*** TEXT ***
The Minnesota Vikings had a near-disastrous draft experience

The Vikings did a good job of adding value to the secondary with Lewis Cine at the end of Round 1 and Andrew Booth Jr. in the middle of the second round. However, the path it took to land those players was horrible and quite the learning experience for the new front office.

Minnesota traded back with the Lions who got a star wide receiver prospect in Jameson Williams and only had to give up, essentially, a third-round pick for the Vikings to drop 20 spots in the first round. The two teams swapped second-round picks but Minnesota traded down from there as well.

Kwesi did not tax the Lions for making a trade with a divisional foe and it cost the Vikings a ton of value as a result. I liked the Lewis Cine selection but the Vikings did not get enough value out of a trade down the board.

They did the same thing in Round 2 when they moved back into the same range as their original pick – moved from pick 46 to 42 – to land Andrew Booth. Booth was a candidate to go 12th overall in plenty of mock drafts but injuries are a legit concern.

Just like last year’s first-round pick Christian Darrisaw, Andrew Booth is dealing with core muscle injuries that can be an issue moving forward. After already having two core surgeries and missing out on pre-draft workouts, there are question marks about Booth heading into the NFL, which probably led to his slide out of the first round.

The draft class could turn out solid and that’s great, but the value of the Vikings’ draft was bad. They should have landed more in the trade with Detroit, especially considering the Lions have two picks in the first round next year.
*** End of TEXT ***
INSTRUCTIONS:
**1)** In the Vikings draft article, which wide receiver prospect did the Lions get through their trade with Minnesota?
**2)** Repeat the passage of the Vikings draft article starting at "Minnesota traded back" and ending at "there as well.".
**3)** Write the next part of the Vikings draft article, picking up after its final sentence.
The records have no connection to the Vikings draft article.
*** PROVIDED MATERIAL ***
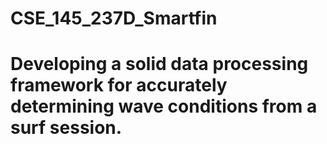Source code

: # CSE_145_237D_Smartfin
# Developing a solid data processing framework for accurately determining wave conditions from a surf session.
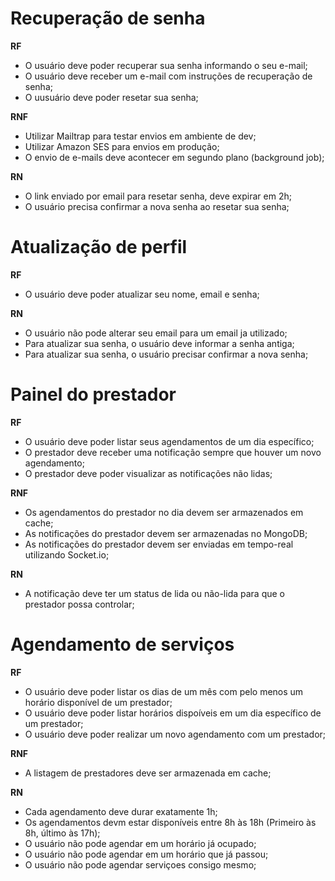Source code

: # Recuperação de senha

**RF**

  - O usuário deve poder recuperar sua senha informando o seu e-mail;
  - O usuário deve receber um e-mail com instruções de recuperação de senha;
  - O uusuário deve poder resetar sua senha;

**RNF**

  - Utilizar Mailtrap para testar envios em ambiente de dev;
  - Utilizar Amazon SES para envios em produção;
  - O envio de e-mails deve acontecer em segundo plano (background job);

**RN**

  - O link enviado por email para resetar senha, deve expirar em 2h;
  - O usuário precisa confirmar a nova senha ao resetar sua senha;

# Atualização de perfil

**RF**

  - O usuário deve poder atualizar seu nome, email e senha;

**RN**

  - O usuário não pode alterar seu email para um email ja utilizado;
  - Para atualizar sua senha, o usuário deve informar a senha antiga;
  - Para atualizar sua senha, o usuário precisar confirmar a nova senha;

# Painel do prestador

**RF**

  - O usuário deve poder listar seus agendamentos de um dia específico;
  - O prestador deve receber uma notificação sempre que houver um novo agendamento;
  - O prestador deve poder visualizar as notificações não lidas;

**RNF**

  - Os agendamentos do prestador no dia devem ser armazenados em cache;
  - As notificações do prestador devem ser armazenadas no MongoDB;
  - As notificações do prestador devem ser enviadas em tempo-real utilizando Socket.io;


**RN**

  - A notificação deve ter um status de lida ou não-lida para que o prestador possa controlar;

# Agendamento de serviços

**RF**

- O usuário deve poder listar os dias de um mês com pelo menos um horário disponível de um prestador;
- O usuário deve poder listar horários dispoíveis em um dia específico de um prestador;
- O usuário deve poder realizar um novo agendamento com um prestador;

**RNF**

- A listagem de prestadores deve ser armazenada em cache;

**RN**

- Cada agendamento deve durar exatamente 1h;
- Os agendamentos devm estar disponíveis entre 8h às 18h (Primeiro às 8h, último às 17h);
- O usuário não pode agendar em um horário já ocupado;
- O usuário não pode agendar em um horário que já passou;
- O usuário não pode agendar serviçoes consigo mesmo;
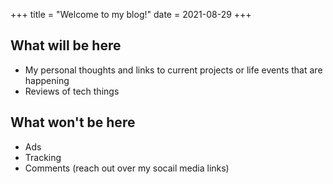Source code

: +++
title = "Welcome to my blog!"
date = 2021-08-29
+++

## What will be here

- My personal thoughts and links to current projects or life events that are happening
- Reviews of tech things

## What won't be here

- Ads
- Tracking
- Comments (reach out over my socail media links)


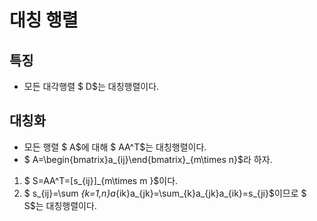 # 대칭 행렬
## 특징
* 모든 대각행렬 $ D$는 대칭행렬이다.
## 대칭화
* 모든 행렬 $ A$에 대해 $ AA^T$는 대칭행렬이다.
* $ A=\begin{bmatrix}a_{ij}\end{bmatrix}_{m\times n}$라 하자.
1) $ S=AA^T=[s_{ij}]_{m\times m }$이다.
2) $ s_{ij}=\sum _{k=1,n}a_{ik}a_{jk}=\sum_{k}a_{jk}a_{ik}=s_{ji}$이므로 $ S$는 대칭행렬이다.
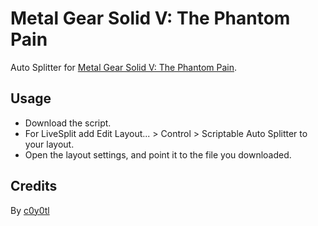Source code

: # Metal Gear Solid V: The Phantom Pain
Auto Splitter for [Metal Gear Solid V: The Phantom Pain](https://www.speedrun.com/mgsvtpp).
## Usage
* Download the script.
* For LiveSplit add Edit Layout... > Control > Scriptable Auto Splitter to your layout.
* Open the layout settings, and point it to the file you downloaded.
## Credits
By [c0y0tl](https://www.twitch.tv/c0y0tl)

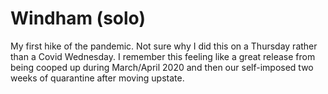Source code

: # Windham (solo)

My first hike of the pandemic. Not sure why I did this on a Thursday rather than a Covid Wednesday. I remember this feeling like a great release from being cooped up during March/April 2020 and then our self-imposed two weeks of quarantine after moving upstate.
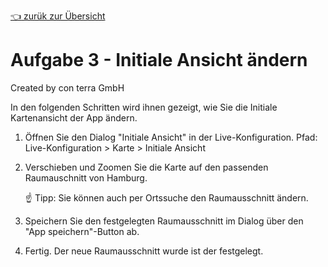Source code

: [:point_left: zurük zur Übersicht](README.md)

Aufgabe 3 - Initiale Ansicht ändern
======================================================

Created by con terra GmbH

In den folgenden Schritten wird ihnen gezeigt, wie Sie die Initiale Kartenansicht der App ändern.

1.  Öffnen Sie den Dialog "Initiale Ansicht" in der Live-Konfiguration.
    Pfad: Live-Konfiguration \> Karte \> Initiale Ansicht
2.  Verschieben und Zoomen Sie die Karte auf den passenden Raumauschnitt von Hamburg.

    :point_up: Tipp:
    Sie können auch per Ortssuche den Raumausschnitt ändern.

3.  Speichern Sie den festgelegten Raumausschnitt im Dialog über den "App speichern"-Button ab.
4.  Fertig. Der neue Raumausschnitt wurde ist der festgelegt.

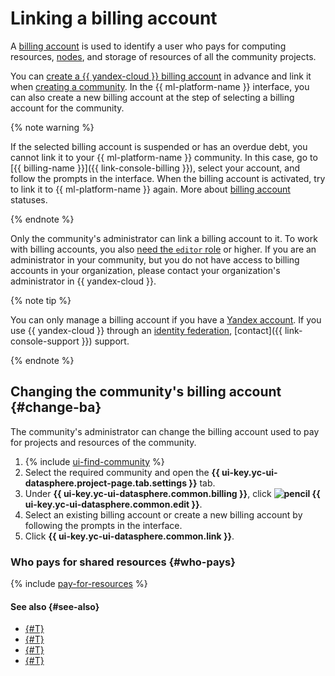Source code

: # Linking a billing account

A [billing account](../../../billing/concepts/billing-account.md) is used to identify a user who pays for computing resources, [nodes](../../concepts/deploy/index.md#node), and storage of resources of all the community projects.

You can [create a {{ yandex-cloud }} billing account](../../../billing/operations/create-new-account.md) in advance and link it when [creating a community](./create.md). In the {{ ml-platform-name }} interface, you can also create a new billing account at the step of selecting a billing account for the community.

{% note warning %}

If the selected billing account is suspended or has an overdue debt, you cannot link it to your {{ ml-platform-name }} community. In this case, go to [{{ billing-name }}]({{ link-console-billing }}), select your account, and follow the prompts in the interface. When the billing account is activated, try to link it to {{ ml-platform-name }} again. More about [billing account](../../../billing/concepts/billing-account-statuses.md) statuses.

{% endnote %}

Only the community's administrator can link a billing account to it. To work with billing accounts, you also [need the `editor` role](../../../billing/security/) or higher. If you are an administrator in your community, but you do not have access to billing accounts in your organization, please contact your organization's administrator in {{ yandex-cloud }}.

{% note tip %}

You can only manage a billing account if you have a [Yandex account](../../../iam/concepts/users/accounts.md#passport). If you use {{ yandex-cloud }} through an [identity federation](../../../organization/concepts/add-federation.md), [contact]({{ link-console-support }}) support.

{% endnote %}

## Changing the community's billing account {#change-ba}

The community's administrator can change the billing account used to pay for projects and resources of the community.

1. {% include [ui-find-community](../../../_includes/datasphere/ui-find-community.md) %}
1. Select the required community and open the **{{ ui-key.yc-ui-datasphere.project-page.tab.settings }}** tab.
1. Under **{{ ui-key.yc-ui-datasphere.common.billing }}**, click **![pencil](../../../_assets/console-icons/pencil.svg) {{ ui-key.yc-ui-datasphere.common.edit }}**.
1. Select an existing billing account or create a new billing account by following the prompts in the interface.
1. Click **{{ ui-key.yc-ui-datasphere.common.link }}**.

### Who pays for shared resources {#who-pays}

{% include [pay-for-resources](../../../_includes/datasphere/pay-for-resources.md) %}

#### See also {#see-also}

* [{#T}](../../pricing.md)
* [{#T}](../../concepts/community.md)
* [{#T}](../../../billing/concepts/billing-account.md)
* [{#T}](../../../billing/concepts/billing-account-statuses.md)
*** End of PROVIDED MATERIAL ***
RESPONSES BY TASK:
**1)** Jameson Williams

**2)**
Minnesota traded back with the Lions who got a star wide receiver prospect in Jameson Williams and only had to give up, essentially, a third-round pick for the Vikings to drop 20 spots in the first round. The two teams swapped second-round picks but Minnesota traded down from there as well.

**3)**
The Minnesota Vikings entered the draft with picks 12, 46, and 77 and wound up making picks at 32, 42, 69, and 77. On the draft value chart, the Vikings went from 1,845 points to 1,535 points in the first three rounds of the draft. That’s an astounding drop in value.

For reference, that 310-point difference is equivalent to a late-second round selection that the Vikings lost by trading around the board. That cannot happen, especially with the roster trying to compete in the NFC.

Even beyond that point, the Vikings did not draft players that are going to make a significant impact. Brian Asamoah is going to be a rotational linebacker, Ed Ingram has troubling off-field issues to clear up before he adds another body to the guard battle, and Akayleb Evans is a developmental cornerback that is going to take some time to mold.

The Vikings added two players that can make a strong impact in 2022 and then another couple of guys that will fight for playing time. The rest of the draft class will be lucky to crack the rotation, let alone the roster.

I do like Cine and Booth but the rest of this draft class was confusing for a number of reasons. The Vikings did not do quite enough to assert themselves as threats in the NFC.